WORK INSTRUCTION: Please present the lines from all of the items below as a numbered list, leaving out any blank lines.

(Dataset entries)

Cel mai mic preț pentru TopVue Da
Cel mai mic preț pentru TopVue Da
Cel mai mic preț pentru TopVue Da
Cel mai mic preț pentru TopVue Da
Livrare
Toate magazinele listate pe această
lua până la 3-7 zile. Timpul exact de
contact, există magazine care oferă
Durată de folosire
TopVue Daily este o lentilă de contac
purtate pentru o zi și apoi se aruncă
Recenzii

EXERCISE RESPONSE:
1. Cel mai mic preț pentru TopVue Da
2. Cel mai mic preț pentru TopVue Da
3. Cel mai mic preț pentru TopVue Da
4. Cel mai mic preț pentru TopVue Da
5. Livrare
6. Toate magazinele listate pe această
7. lua până la 3-7 zile. Timpul exact de
8. contact, există magazine care oferă
9. Durată de folosire
10. TopVue Daily este o lentilă de contac
11. purtate pentru o zi și apoi se aruncă
12. Recenzii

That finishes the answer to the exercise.